> Work required: Give an exact copy of the lines of the records below, starting at the line containing "left shoulder: (596, 776)" and running to the end.

> Given information:
··········
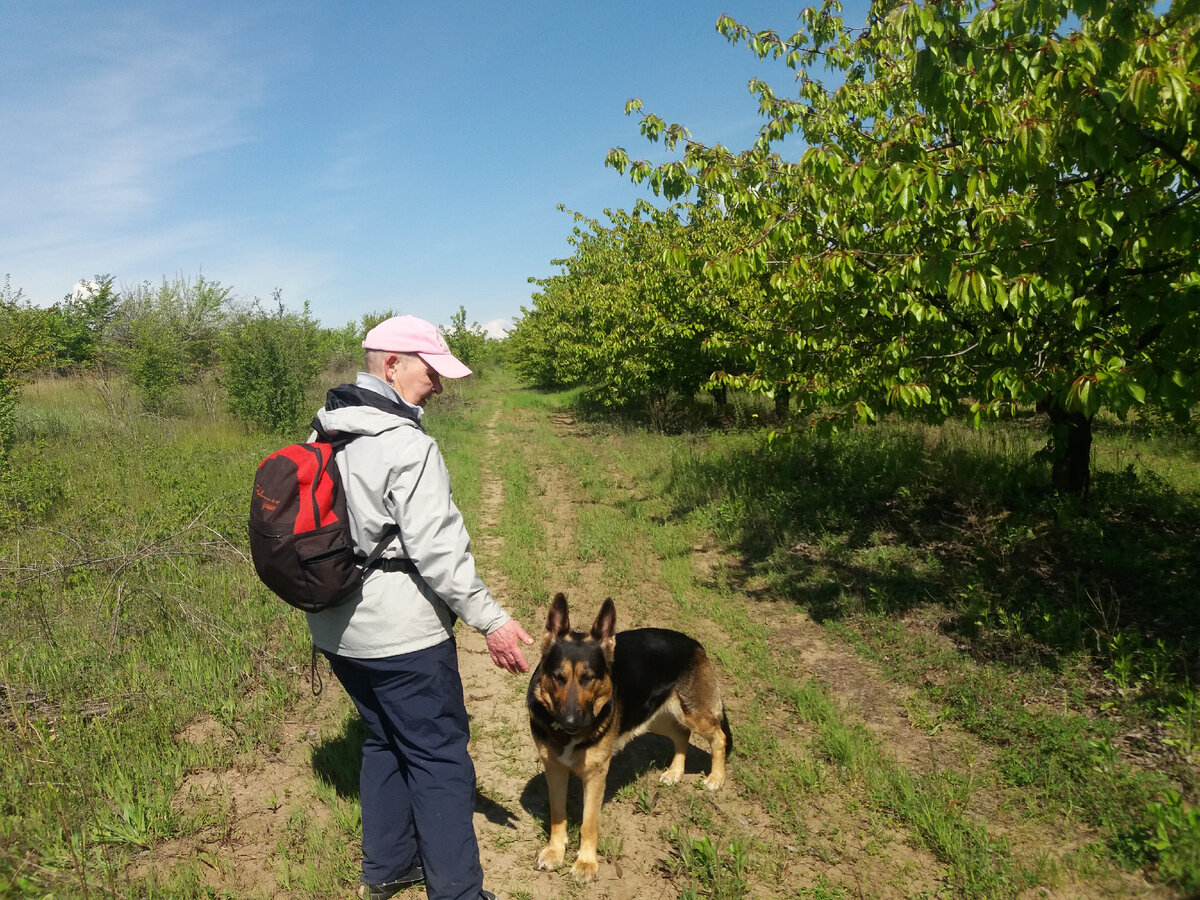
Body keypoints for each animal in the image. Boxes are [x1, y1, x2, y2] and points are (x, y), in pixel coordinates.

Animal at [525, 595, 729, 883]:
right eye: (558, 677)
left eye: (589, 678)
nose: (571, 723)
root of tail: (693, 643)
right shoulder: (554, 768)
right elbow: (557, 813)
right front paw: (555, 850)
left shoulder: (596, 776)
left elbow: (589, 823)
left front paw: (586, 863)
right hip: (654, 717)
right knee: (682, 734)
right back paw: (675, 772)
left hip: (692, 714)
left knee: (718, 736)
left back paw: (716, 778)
··········
> Response for this exercise:
left shoulder: (596, 776)
left elbow: (589, 823)
left front paw: (586, 863)
right hip: (654, 717)
right knee: (682, 734)
right back paw: (675, 772)
left hip: (692, 714)
left knee: (718, 736)
left back paw: (716, 778)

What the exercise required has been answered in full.